Dee and Maggie in "Everyday Use" are similar in that they both love their mother and strongly desire the quilts that their mother, aunt and grandmother have made. The characters have few other similarities, as Dee is confident, attractive, arrogant and intelligent, while her younger sister Maggie is shy, unattractive, humble and unintelligent.
Dee and Maggie are foils of each other, so their personalities contrast heavily. The narrator points out Dee's confidence, specifically how she has always been able to look people in the eyes. Maggie, on the other hand, is reserved and nervous around people, including her sister. While Dee has always been attractive and stylish, Maggie has not.
Part of the reason for Maggie's unattractiveness and shyness stems from a fire that burned her as a child and left her with scars. However, the narrator mentions that good looks and intelligence passed Maggie by, indicating that she never had either of those qualities.

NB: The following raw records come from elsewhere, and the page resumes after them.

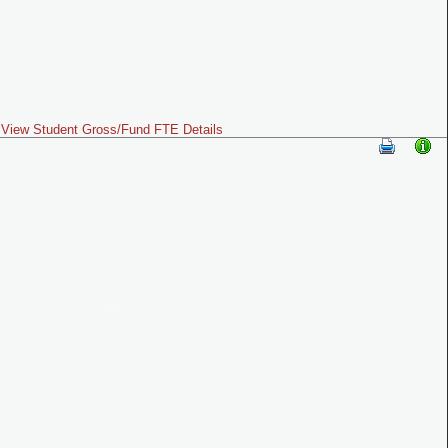
View Student Gross/Fund FTE Details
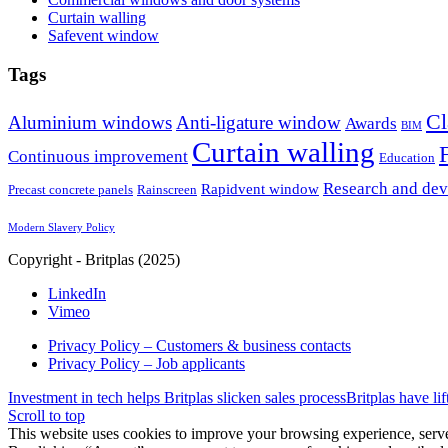
Curtain walling
Safevent window
Tags
Cl
Aluminium windows
Anti-ligature window
Awards
BIM
Curtain walling
Continuous improvement
Education
Research and de
Rapidvent window
Precast concrete panels
Rainscreen
Modern Slavery Policy
Copyright - Britplas (2025)
LinkedIn
Vimeo
Privacy Policy – Customers & business contacts
Privacy Policy – Job applicants
Investment in tech helps Britplas slicken sales process
Britplas have li
Scroll to top
This website uses cookies to improve your browsing experience, serve 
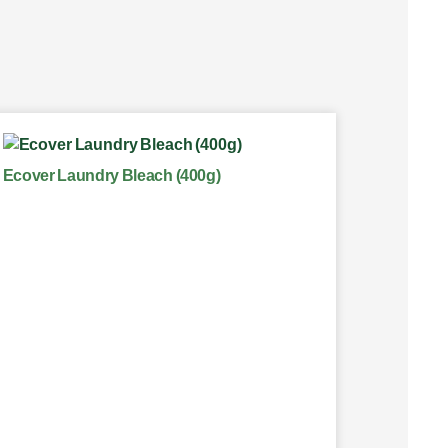
Ecover Laundry Bleach (400g)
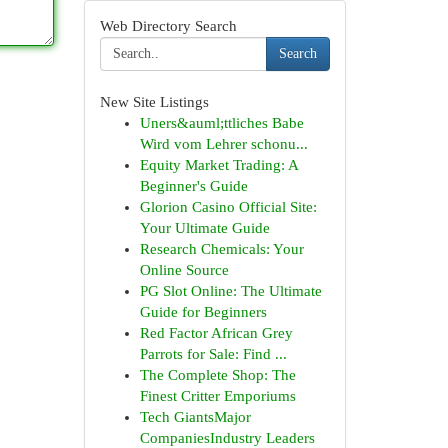
Web Directory Search
Search
New Site Listings
Uners&auml;ttliches Babe
Wird vom Lehrer schonu...
Equity Market Trading: A
Beginner's Guide
Glorion Casino Official Site:
Your Ultimate Guide
Research Chemicals: Your
Online Source
PG Slot Online: The Ultimate
Guide for Beginners
Red Factor African Grey
Parrots for Sale: Find ...
The Complete Shop: The
Finest Critter Emporiums
Tech GiantsMajor
CompaniesIndustry Leaders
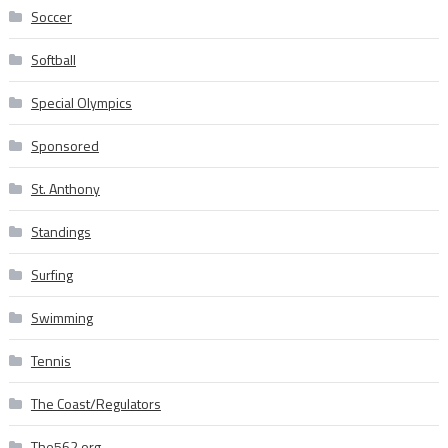
Soccer
Softball
Special Olympics
Sponsored
St. Anthony
Standings
Surfing
Swimming
Tennis
The Coast/Regulators
The562.org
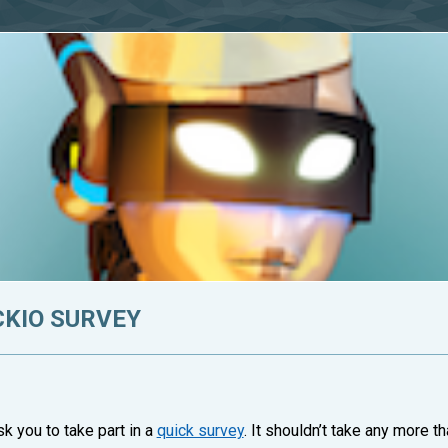
CKIO SURVEY
 you to take part in a
quick survey
. It shouldn’t take any more 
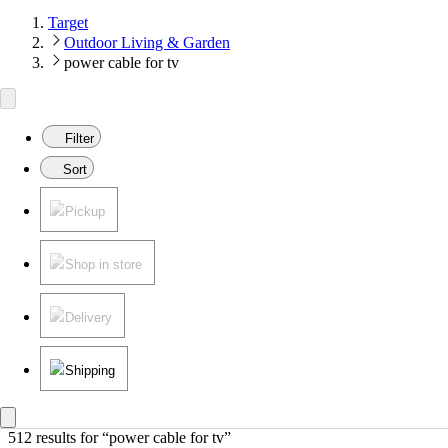
Target
Outdoor Living & Garden
power cable for tv
Filter
Sort
Pickup
Shop in store
Delivery
Shipping
512 results
 for “power cable for tv”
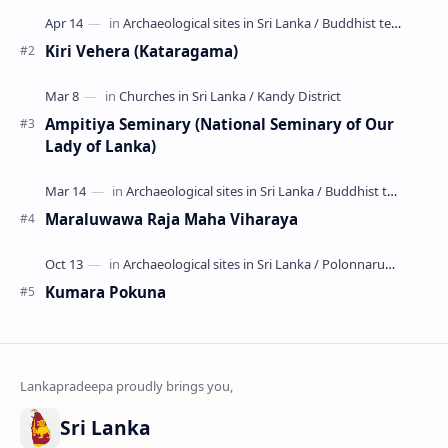
Kiri Vehera (Kataragama)
Ampitiya Seminary (National Seminary of Our
Lady of Lanka)
Maraluwawa Raja Maha Viharaya
Kumara Pokuna
Sri Lanka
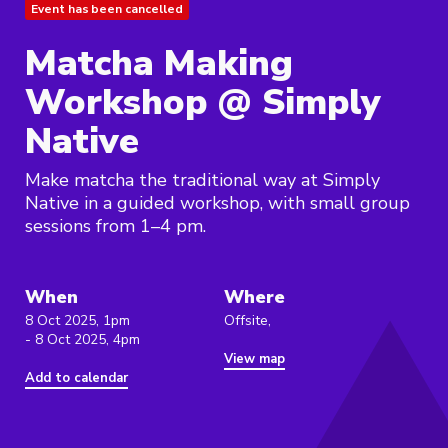
Event has been cancelled
Matcha Making
Workshop @ Simply
Native
Make matcha the traditional way at Simply
Native in a guided workshop, with small group
sessions from 1–4 pm.
When
Where
8 Oct 2025, 1pm
Offsite,
- 8 Oct 2025, 4pm
View map
Add to calendar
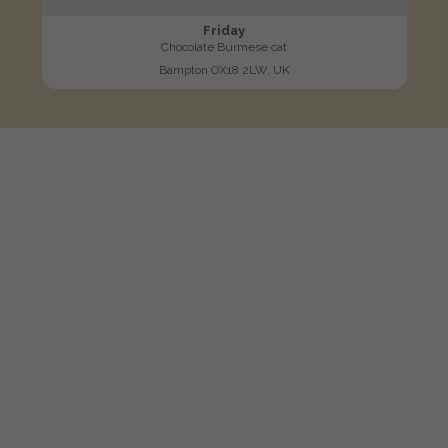
Friday
Chocolate Burmese cat
Bampton OX18 2LW, UK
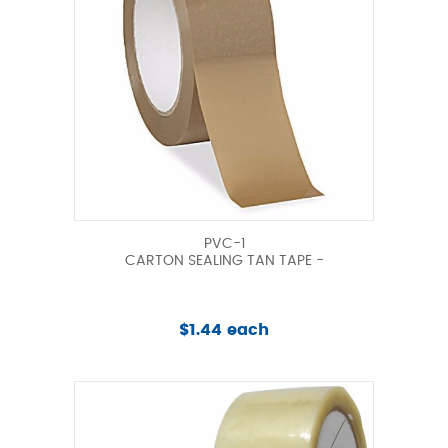
PVC-1
CARTON SEALING TAN TAPE -
$1.44 each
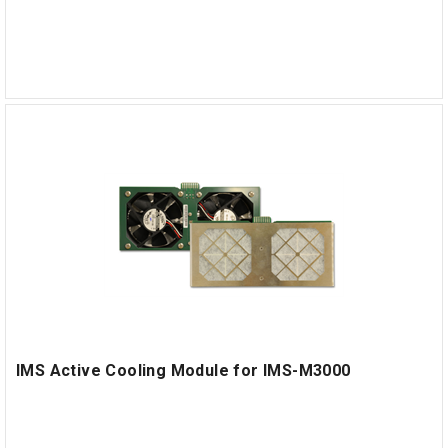
IMS Active Cooling Module for IMS-M3000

Their actions and words demonstrate that both characters love their mother, although Dee is also judgmental of her. Dee and Maggie both want their mother's quilts, but for different reasons. Dee wants them for superficial reasons, as she plans to use them for decoration. Maggie plans to actually use them.
Their attitudes regarding the quilts and other family keepsakes illustrate another difference between the sisters. Dee wants these keepsakes to show off her African heritage but actually knows little about that heritage. Maggie knows about her heritage but doesn't care about showing off.